# A COVID-19 Pulmonary Outcome Clinical Prediction Rule Using Epigenetics

> **NIH NIH F32** · UNIVERSITY OF CALIFORNIA AT DAVIS · 2022 · $80,310

## Abstract

PROJECT SUMMARY/ABSTRACT
Although most SARS-CoV-2 infected patients develop mild illness, a minority progress to develop severe
pulmonary outcomes. The pathogenesis of COVID-19 pneumonia and associated respiratory failure remains
poorly understood. Unlike patients with community-acquired pneumonia, who rapidly develop clinical and
radiologic evidence of infection, patients with COVID-19 pneumonia have a several-day interval from the start
of infective symptoms to hospitalization with radiographically apparent pneumonia. Predicting which patients
who initially present with mild symptoms will remain minimally symptomatic versus those who progress to
severe pulmonary outcomes is currently impossible. This is a critical knowledge gap because these patients
could be targeted with early critical interventions to improve outcomes and preserve limited resources. The
objective of this project is to model and validate a clinical prediction rule that incorporates existing, detailed
clinical variables and epigenetic markers derived from our electronic medical record data warehouse to
develop the COVID-19 severity clinical prediction rule (COPR). The central hypothesis is that, in patients
initially presenting with minimal symptoms, the COPR will predict who will remain minimally symptomatic and
who will progress to severe pulmonary outcomes. The Specific Aims therefore include: (1) to identify clinical
variables and epigenetic markers to predict progression to severe COVID-19 pulmonary outcomes, and (2) to
internally validate this clinical prediction rule.

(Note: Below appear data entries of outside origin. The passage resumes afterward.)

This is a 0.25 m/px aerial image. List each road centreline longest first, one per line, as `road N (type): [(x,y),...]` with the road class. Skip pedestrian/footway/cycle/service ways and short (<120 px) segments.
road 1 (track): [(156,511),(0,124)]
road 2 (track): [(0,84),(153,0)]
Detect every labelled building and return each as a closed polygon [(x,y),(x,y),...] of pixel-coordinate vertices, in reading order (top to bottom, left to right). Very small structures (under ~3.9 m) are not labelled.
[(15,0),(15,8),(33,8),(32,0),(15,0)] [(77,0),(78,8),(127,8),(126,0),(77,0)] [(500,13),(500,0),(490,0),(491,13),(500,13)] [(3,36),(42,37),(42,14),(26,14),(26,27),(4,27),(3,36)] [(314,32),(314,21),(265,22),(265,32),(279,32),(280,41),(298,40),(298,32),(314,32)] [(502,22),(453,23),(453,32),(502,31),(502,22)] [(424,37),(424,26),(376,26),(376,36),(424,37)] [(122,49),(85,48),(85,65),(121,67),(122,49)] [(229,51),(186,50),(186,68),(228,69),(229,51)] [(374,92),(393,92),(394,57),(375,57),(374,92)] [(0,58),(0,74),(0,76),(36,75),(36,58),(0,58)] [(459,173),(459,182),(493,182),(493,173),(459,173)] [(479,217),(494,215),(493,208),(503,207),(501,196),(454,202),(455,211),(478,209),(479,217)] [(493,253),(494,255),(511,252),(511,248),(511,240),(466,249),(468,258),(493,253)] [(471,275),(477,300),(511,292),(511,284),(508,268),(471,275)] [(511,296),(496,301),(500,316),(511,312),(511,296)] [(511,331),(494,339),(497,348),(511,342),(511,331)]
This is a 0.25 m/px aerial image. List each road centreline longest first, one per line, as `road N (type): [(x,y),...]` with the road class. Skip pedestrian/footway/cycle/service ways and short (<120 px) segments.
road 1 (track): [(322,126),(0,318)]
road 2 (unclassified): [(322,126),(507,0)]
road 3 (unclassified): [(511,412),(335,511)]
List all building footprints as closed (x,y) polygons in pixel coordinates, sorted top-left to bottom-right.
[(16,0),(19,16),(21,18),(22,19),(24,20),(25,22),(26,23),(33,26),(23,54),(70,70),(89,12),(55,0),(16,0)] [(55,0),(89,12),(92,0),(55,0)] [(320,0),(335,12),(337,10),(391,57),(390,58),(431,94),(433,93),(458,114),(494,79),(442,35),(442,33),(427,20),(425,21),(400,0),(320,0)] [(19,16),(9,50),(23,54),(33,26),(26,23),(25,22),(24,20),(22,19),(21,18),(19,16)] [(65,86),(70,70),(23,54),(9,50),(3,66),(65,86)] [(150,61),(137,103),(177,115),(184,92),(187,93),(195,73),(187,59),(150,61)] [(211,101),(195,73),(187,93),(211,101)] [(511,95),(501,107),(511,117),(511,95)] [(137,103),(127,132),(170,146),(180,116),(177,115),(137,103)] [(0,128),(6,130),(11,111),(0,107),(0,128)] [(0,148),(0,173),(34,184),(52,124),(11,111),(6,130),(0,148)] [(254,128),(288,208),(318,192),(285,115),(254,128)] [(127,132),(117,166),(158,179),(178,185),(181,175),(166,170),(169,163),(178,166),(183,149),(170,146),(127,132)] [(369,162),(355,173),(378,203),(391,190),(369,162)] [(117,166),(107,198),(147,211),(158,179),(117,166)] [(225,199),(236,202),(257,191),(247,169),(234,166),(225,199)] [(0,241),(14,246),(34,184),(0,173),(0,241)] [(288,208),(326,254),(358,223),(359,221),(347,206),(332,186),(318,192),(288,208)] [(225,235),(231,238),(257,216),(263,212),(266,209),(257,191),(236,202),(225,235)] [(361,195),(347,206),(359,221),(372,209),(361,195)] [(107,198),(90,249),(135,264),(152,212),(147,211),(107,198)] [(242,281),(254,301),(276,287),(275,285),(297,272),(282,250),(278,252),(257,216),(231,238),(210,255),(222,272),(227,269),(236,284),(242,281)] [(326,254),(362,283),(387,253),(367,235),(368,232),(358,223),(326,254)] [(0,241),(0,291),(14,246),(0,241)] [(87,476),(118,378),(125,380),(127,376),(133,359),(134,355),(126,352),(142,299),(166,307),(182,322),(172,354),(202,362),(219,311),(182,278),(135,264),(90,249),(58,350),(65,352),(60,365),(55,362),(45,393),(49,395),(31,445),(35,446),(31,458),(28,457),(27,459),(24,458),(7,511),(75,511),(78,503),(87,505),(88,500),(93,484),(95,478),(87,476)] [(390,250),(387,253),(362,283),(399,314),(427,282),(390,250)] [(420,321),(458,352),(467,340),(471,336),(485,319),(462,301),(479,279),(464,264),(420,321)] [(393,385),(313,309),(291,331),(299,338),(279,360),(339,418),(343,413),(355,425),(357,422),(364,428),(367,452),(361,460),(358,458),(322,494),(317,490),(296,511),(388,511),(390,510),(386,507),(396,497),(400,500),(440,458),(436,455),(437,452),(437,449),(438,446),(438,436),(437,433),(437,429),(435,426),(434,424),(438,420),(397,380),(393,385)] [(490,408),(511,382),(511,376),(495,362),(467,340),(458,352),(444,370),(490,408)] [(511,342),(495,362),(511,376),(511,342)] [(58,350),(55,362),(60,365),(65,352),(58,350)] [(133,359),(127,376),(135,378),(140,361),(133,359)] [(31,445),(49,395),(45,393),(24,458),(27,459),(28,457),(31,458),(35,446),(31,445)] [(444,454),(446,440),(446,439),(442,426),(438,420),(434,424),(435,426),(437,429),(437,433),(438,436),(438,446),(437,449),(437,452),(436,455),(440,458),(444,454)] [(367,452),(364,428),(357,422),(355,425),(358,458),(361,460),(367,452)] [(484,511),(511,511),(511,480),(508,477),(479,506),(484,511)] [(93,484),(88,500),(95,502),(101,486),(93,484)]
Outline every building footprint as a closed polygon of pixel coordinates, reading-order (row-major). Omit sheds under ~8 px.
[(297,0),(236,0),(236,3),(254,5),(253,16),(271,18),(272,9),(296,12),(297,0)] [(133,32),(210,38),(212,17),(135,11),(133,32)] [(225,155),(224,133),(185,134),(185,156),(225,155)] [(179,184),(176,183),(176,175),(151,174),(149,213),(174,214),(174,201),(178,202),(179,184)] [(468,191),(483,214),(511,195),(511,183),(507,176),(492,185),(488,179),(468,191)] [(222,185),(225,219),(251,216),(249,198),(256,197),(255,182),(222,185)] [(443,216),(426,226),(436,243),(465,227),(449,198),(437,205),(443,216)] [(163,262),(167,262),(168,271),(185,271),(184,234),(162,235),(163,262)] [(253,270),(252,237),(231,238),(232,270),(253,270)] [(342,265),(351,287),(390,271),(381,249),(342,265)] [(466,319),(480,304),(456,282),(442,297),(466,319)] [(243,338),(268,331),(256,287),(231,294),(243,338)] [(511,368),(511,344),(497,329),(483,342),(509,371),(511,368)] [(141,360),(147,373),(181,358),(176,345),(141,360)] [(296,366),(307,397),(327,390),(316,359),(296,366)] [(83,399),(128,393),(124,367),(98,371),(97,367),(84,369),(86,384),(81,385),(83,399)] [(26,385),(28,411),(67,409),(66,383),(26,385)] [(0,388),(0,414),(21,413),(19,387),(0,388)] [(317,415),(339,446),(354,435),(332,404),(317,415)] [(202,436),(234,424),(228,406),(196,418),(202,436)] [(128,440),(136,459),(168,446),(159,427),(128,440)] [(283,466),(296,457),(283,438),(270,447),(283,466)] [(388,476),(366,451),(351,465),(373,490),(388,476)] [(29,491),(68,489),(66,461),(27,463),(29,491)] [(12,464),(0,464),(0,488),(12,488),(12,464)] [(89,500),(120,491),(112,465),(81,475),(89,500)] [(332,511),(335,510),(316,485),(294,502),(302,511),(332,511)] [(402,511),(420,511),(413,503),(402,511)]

This study will facilitate the efficient use of healthcare resources
through the identification of infected individuals early in their disease course and prediction of severe
pulmonary outcomes during periods of minimal symptoms. Through this project I will learn how to: 1) develop
and validate clinical decision rules, and 2) apply `omics to clinical investigation. This combination clinical-
epigenetic variable approach could also be beneficial for the prediction of clinical outcomes in other viral
infections and may be remodeled, validated, and deployed for the next pandemic.

## Key facts

- **NIH application ID:** 10661384
- **Project number:** 7F32HL160123-02
- **Recipient organization:** UNIVERSITY OF CALIFORNIA AT DAVIS
- **Principal Investigator:** Cosby Arnold
- **Activity code:** F32 (R01, R21, SBIR, etc.)
- **Funding institute:** NIH
- **Fiscal year:** 2022
- **Award amount:** $80,310
- **Award type:** 7
- **Project period:** 2021-08-20 → 2023-08-19

## Primary source

NIH RePORTER: https://reporter.nih.gov/project-details/10661384

## Citation

> US National Institutes of Health, RePORTER application 10661384, A COVID-19 Pulmonary Outcome Clinical Prediction Rule Using Epigenetics (7F32HL160123-02). Retrieved via AI Analytics 2026-05-27 from https://api.ai-analytics.org/grant/nih/10661384. Licensed CC0.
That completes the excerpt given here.